15

Geleidelijk aan kwam mijn gehoor weer terug, vage stemmen in de verte die steeds dichterbij kwamen totdat ik me realiseerde dat het iemand was die over me heen gebogen stond. Daniel, stralend als een aartsengel, verscheen boven me. Hij bood een verbijsterende aanblik, en ik voelde een onweerstaanbare behoefte om een hand naar mijn voorhoofd te brengen, als een filmster die uit een flauwte bijkomt, en te mompelen: Waar ben ik? Waarschijnlijk was ik dood. Dat moet de hel zijn, dat je vroegere echtgenoot weer zo dicht bij je is... flirtend met een verpleegster. Aha, dacht ik, een aanwijzing. Ik lag in een ziekenhuisbed. Zij stond rechts van hem, in smetteloos wit, een Vestaalse maagd met een ondersteek, haar blik gefixeerd op zijn perfecte profiel. Ik was vergeten hoe gewiekst hij in dat soort dingen was. Terwijl hij ernstige bezorgdheid over mij veinsde, had hij in werkelijkheid zijn seksuele net uitgeworpen en haar gevangen in een fijnmazig web van feromonen. Ik bewoog mijn lippen en hij boog zich dieper over me heen. Hij zei: ‘Ik geloof dat ze weer bij bewustzijn is.’

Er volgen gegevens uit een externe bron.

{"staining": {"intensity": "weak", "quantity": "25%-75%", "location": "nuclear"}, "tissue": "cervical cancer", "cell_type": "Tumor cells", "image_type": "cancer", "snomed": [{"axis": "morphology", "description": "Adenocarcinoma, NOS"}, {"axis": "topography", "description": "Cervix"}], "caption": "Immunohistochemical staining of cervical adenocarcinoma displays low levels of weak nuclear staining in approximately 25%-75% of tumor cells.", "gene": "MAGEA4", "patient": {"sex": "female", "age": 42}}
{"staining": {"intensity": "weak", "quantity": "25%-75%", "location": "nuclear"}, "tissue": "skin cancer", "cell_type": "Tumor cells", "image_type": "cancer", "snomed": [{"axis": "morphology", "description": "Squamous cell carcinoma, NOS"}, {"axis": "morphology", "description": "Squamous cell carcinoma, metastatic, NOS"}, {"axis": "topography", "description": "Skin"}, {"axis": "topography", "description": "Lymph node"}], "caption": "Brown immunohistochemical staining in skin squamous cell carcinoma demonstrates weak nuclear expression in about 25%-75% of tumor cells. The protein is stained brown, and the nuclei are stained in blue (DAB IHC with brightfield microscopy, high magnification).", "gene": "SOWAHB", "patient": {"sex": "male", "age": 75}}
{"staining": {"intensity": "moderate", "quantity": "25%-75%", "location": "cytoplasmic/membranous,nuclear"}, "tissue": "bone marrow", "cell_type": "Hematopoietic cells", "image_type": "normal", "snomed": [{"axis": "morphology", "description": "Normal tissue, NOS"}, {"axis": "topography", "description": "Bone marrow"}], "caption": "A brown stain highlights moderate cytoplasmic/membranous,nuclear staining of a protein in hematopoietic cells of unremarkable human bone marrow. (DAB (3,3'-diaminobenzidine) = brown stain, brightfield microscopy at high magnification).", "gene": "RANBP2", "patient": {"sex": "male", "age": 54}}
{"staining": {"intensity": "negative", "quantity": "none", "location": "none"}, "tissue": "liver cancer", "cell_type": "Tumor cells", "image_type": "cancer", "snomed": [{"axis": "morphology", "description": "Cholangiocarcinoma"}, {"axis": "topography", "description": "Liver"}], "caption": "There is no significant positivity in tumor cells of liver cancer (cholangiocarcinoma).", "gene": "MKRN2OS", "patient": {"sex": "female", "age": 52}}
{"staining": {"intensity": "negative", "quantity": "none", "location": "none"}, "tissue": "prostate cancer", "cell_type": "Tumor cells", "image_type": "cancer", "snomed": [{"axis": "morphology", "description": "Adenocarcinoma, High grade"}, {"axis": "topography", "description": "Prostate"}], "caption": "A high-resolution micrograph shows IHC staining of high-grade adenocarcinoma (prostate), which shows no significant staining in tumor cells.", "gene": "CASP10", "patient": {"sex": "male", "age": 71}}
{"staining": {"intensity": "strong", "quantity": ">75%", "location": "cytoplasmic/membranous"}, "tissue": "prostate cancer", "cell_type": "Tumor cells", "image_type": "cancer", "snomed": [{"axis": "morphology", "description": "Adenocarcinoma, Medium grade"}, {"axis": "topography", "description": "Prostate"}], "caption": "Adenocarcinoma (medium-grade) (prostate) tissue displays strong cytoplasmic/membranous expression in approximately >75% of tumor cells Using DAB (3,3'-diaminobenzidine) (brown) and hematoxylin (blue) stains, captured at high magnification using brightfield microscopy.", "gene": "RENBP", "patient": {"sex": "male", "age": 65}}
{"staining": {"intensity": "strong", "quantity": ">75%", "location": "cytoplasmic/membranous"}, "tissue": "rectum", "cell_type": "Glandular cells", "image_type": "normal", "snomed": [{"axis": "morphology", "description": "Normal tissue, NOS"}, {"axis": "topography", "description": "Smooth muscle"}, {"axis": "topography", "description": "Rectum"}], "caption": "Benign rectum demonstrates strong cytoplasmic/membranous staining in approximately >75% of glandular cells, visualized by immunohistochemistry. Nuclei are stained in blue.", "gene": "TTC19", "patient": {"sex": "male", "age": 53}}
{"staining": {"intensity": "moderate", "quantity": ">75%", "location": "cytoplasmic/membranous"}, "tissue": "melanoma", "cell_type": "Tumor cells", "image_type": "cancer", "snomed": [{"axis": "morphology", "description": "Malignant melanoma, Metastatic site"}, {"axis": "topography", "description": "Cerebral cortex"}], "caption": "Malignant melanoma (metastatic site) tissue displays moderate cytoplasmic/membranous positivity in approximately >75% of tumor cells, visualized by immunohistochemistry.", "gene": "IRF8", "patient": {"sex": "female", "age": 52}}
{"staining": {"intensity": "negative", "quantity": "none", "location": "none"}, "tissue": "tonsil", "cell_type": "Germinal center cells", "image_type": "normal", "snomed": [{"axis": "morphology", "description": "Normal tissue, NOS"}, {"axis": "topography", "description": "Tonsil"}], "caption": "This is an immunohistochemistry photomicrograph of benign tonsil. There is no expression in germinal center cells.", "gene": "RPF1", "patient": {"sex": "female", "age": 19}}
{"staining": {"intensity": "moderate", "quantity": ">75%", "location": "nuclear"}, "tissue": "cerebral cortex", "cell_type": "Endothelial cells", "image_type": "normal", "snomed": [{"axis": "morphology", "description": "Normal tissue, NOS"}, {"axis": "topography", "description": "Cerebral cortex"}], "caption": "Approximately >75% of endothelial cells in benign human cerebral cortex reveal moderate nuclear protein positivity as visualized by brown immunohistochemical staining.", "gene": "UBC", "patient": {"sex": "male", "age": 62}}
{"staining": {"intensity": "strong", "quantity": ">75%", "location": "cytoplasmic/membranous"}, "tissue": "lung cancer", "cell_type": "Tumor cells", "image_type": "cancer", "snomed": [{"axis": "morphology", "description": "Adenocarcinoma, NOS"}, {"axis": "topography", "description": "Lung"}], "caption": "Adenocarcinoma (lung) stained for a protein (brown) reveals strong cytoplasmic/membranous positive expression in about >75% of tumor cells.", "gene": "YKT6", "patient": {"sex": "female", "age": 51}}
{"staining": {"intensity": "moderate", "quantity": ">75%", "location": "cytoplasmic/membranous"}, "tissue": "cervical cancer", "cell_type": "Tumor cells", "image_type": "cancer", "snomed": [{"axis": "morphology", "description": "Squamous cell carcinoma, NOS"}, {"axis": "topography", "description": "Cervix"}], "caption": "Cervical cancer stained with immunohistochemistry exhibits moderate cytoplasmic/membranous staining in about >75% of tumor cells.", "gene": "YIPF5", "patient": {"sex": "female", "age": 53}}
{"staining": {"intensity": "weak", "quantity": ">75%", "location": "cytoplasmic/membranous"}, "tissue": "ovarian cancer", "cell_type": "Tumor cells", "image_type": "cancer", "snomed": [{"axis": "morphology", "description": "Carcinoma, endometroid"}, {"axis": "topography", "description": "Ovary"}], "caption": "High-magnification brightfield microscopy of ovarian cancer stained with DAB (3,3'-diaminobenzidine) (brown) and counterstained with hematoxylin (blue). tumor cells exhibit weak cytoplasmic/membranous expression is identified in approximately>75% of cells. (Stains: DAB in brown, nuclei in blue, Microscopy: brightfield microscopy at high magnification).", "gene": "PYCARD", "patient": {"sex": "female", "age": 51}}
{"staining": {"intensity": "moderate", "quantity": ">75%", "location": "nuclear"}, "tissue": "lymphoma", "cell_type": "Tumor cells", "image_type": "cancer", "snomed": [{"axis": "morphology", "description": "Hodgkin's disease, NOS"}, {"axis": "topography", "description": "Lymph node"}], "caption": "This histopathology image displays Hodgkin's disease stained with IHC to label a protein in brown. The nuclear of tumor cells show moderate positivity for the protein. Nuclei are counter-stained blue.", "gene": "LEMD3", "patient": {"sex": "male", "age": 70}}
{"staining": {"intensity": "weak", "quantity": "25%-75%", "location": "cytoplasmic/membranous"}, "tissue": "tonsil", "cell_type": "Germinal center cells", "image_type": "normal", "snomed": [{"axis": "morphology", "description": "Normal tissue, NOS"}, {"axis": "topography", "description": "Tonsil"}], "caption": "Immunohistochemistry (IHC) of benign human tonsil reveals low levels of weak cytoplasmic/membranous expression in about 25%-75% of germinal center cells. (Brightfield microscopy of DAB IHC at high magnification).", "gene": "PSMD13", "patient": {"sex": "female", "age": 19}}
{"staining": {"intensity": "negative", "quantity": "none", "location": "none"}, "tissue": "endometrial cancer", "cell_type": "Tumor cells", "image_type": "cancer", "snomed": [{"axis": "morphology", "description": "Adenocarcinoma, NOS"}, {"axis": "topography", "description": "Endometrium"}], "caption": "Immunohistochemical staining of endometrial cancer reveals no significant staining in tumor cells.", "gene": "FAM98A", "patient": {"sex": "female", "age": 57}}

‘Ik haal de dokter,’ zei de verpleegster. Ze verdween.

Daniel streelde over mijn haar. ‘Wat is er, liefje? Heb je pijn?’

Ik likte over mijn lippen. ‘Klootzak,’ zei ik, maar het kwam er verminkt uit en ik betwijfelde of hij begreep wat ik bedoelde. Op dat moment legde ik de gelofte af dat ik genoeg zou opknappen om hem eruit te gooien. Ik deed mijn ogen weer dicht.

Ik herinnerde me de lichtflits, de oorverdovende explosie, Olive die als een ledenpop langs me heen vloog. Ze had er onwerkelijk uitgezien, armen en benen onnatuurlijk verwrongen, lomp als een zandzak die door de lucht werd gesmeten en met een doffe klap neerkwam.

Olive moest dood zijn. Die door de explosie uiteen gereten lichaamsdelen vielen met geen mogelijkheid meer te repareren.

Ik herinnerde me Terry en het bloed dat over zijn gezicht stroomde. Was hij ook dood? Ik keek naar Daniel, terwijl ik me afvroeg hoe ik er aan toe was.

Daniel voelde wat ik wilde vragen. ‘Er is niets ernstigs met je aan de hand, Kin. Alles is in orde. Je bent in het ziekenhuis en Terry ligt hier ook,’ zei hij. En na een korte aarzeling: ‘Olive heeft het niet gehaald.’

Ik deed mijn ogen weer dicht en hoopte dat hij zou verdwijnen.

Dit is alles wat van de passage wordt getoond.